To all my brothers and sisters out there in the same boat - I empathise with you.
So a few weeks ago I had an "outbreak" of dermatitis on the tip of my left index finger. Which is super-inconvenient because that's an important guitar playing skin surface. What was worse about this outbreak is that it was also under my nail. It is pretty easy to shutdown an outbreak on your hands, slightly more difficult on your fingertip, but the hardest when it gets under your nail. I got onto it straight away, twice a day I was hitting it with cream. But in the meantime - I was playing rhythm guitar with the school band's Christmas Carol night! And if you are going to strum chords with a concert band full of brass, you need to do it with a steel string!

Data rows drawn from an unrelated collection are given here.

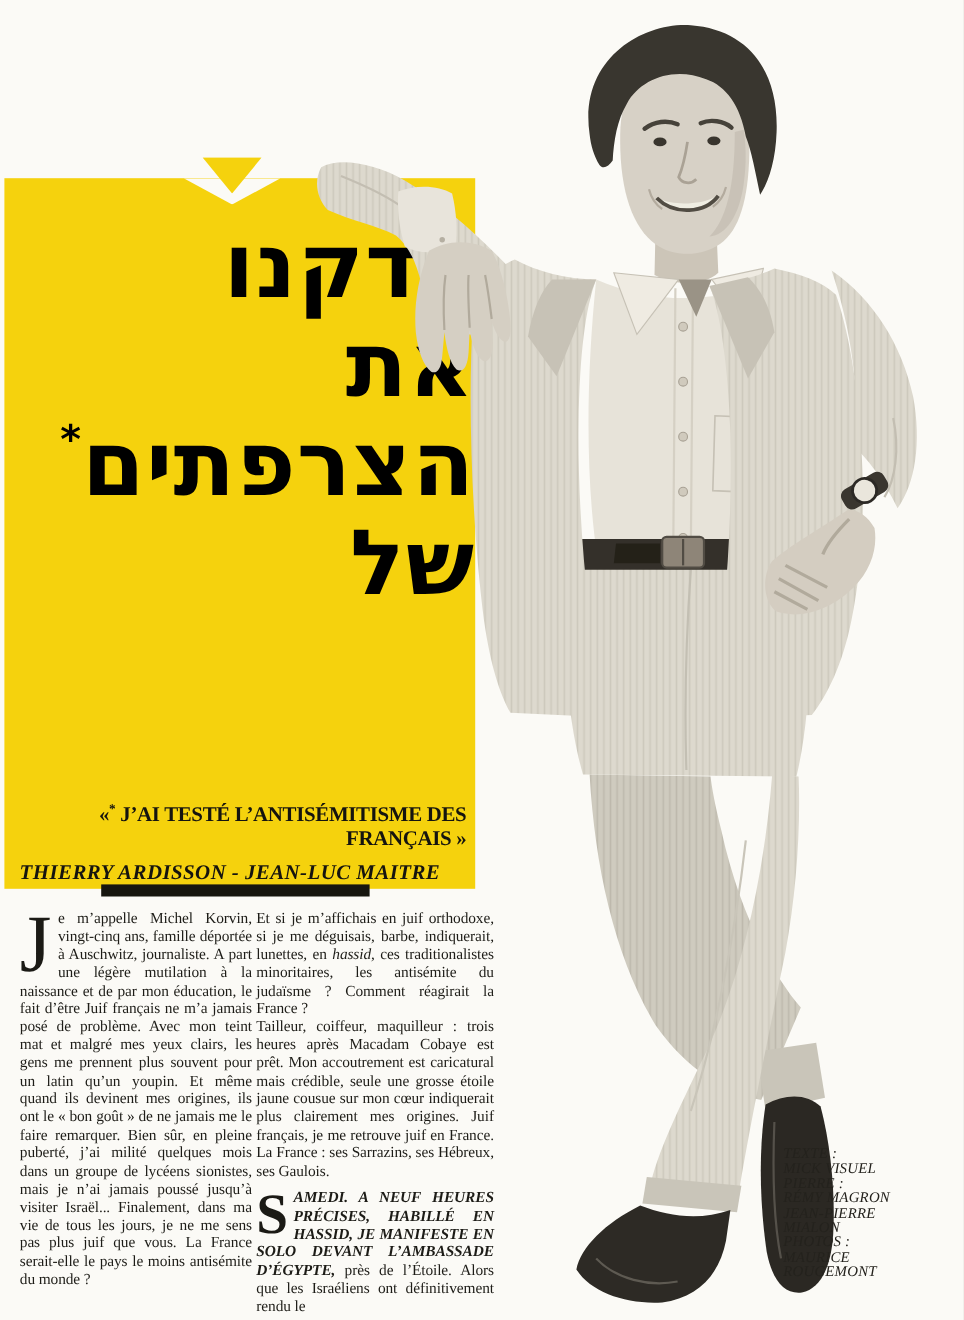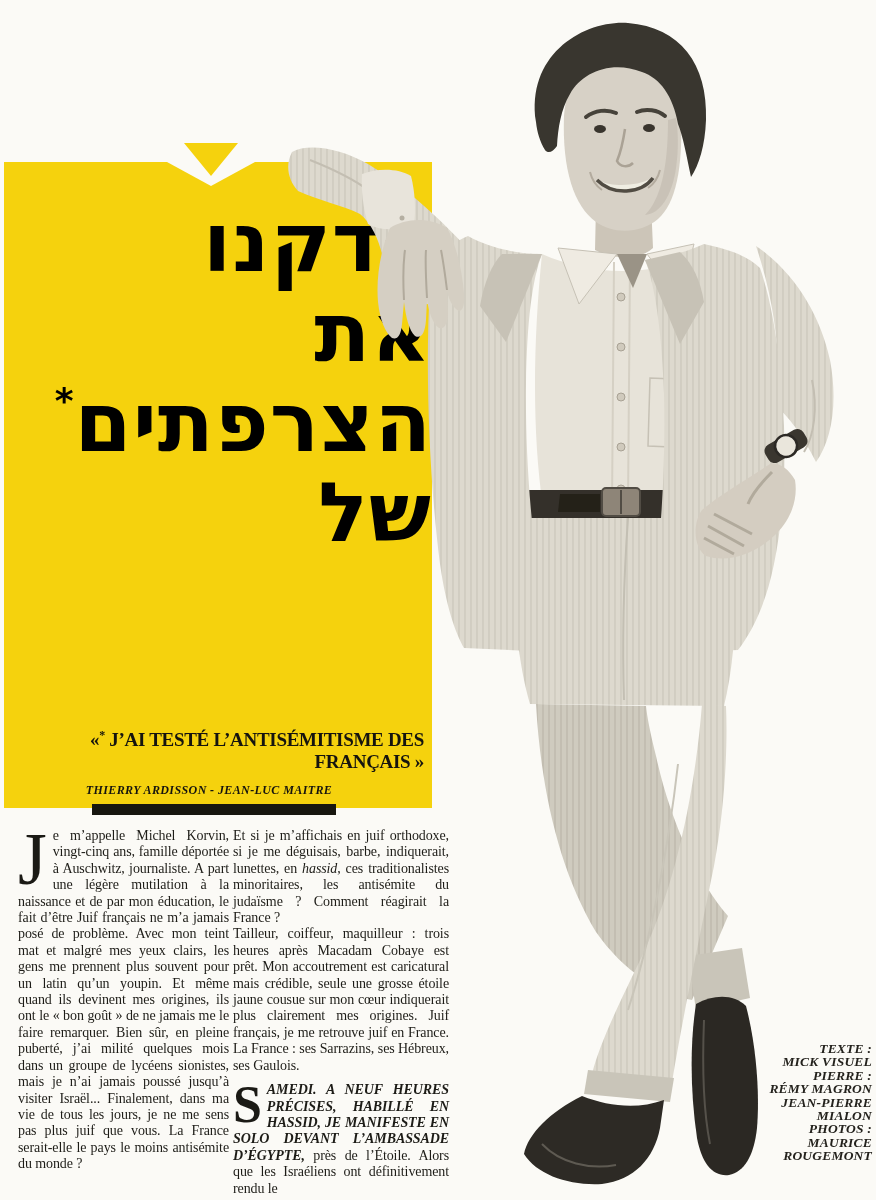"THIERRY ARDISSON - JEAN-LUC MAITRE" .byline { font-size: 12px -> 19px }
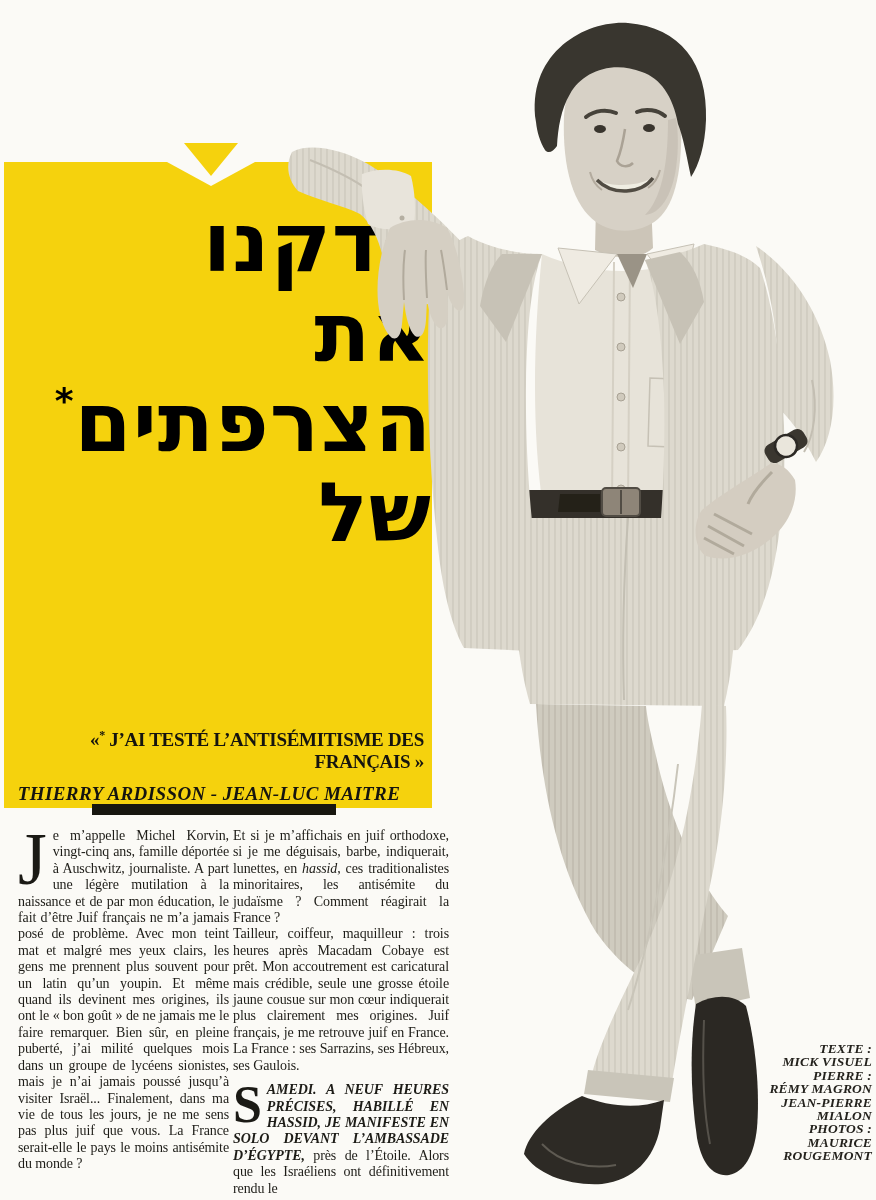"TEXTE :" .credits { font-weight: 700 -> 400; text-align: right -> none }
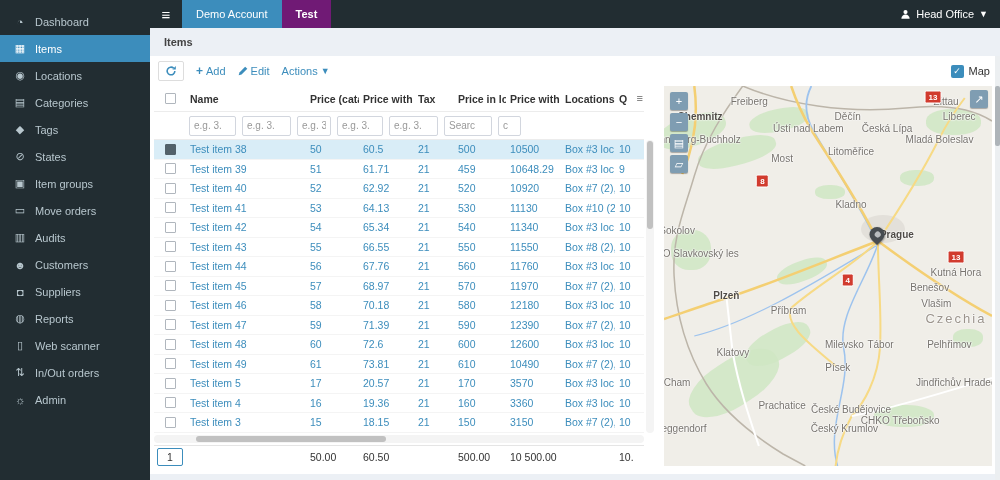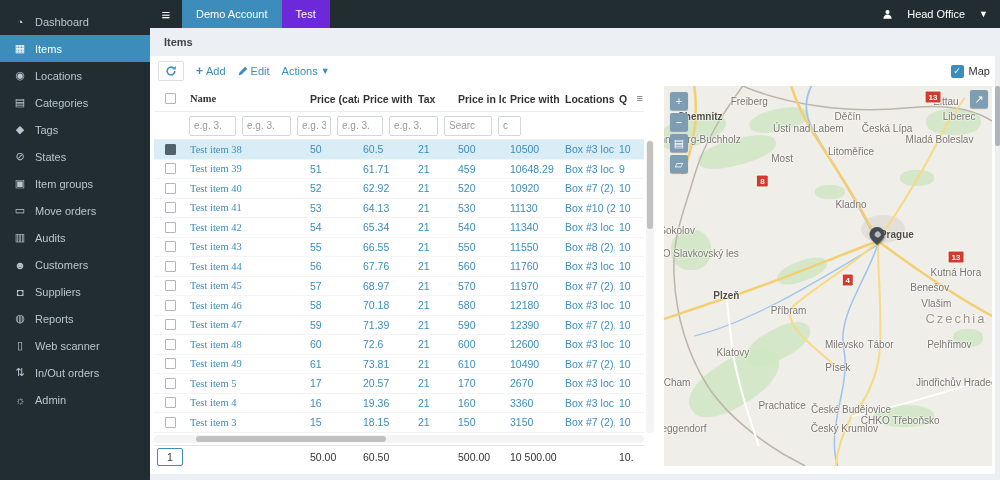"Test" .acct-test { background: #6d28d9 -> #701a75; font-weight: none -> bold }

It was the perfect storm. My supple nylon string fingertip were getting a hard workout on my steel string guitar, the dermatitis was heading under my nail, and cuts were opening up. The actual event turned out great - the nice thing about Christmas carols is it's about community and participation, the music is secondary. So even though I thought my playing was sub par (I had worked out the chords for 13 songs, transposed the yucky Bb and Eb keys that brass and woodwind seem to love by putting a capo at 1, but I only had a few sessions with them to figure out what they were doing for intros, outros, number of verses/choruses...I could write a full post about it) suffice to say the event turned out nice.
I took some paracetamol before the event and grit my teeth. By song 3 my fingertip was bleeding. I was fretting slightly differently to direct the contact surface away, but there wasn't much I could do. Smile and take it. Funny thing about that sort of pain is the longer you push through the less you notice it.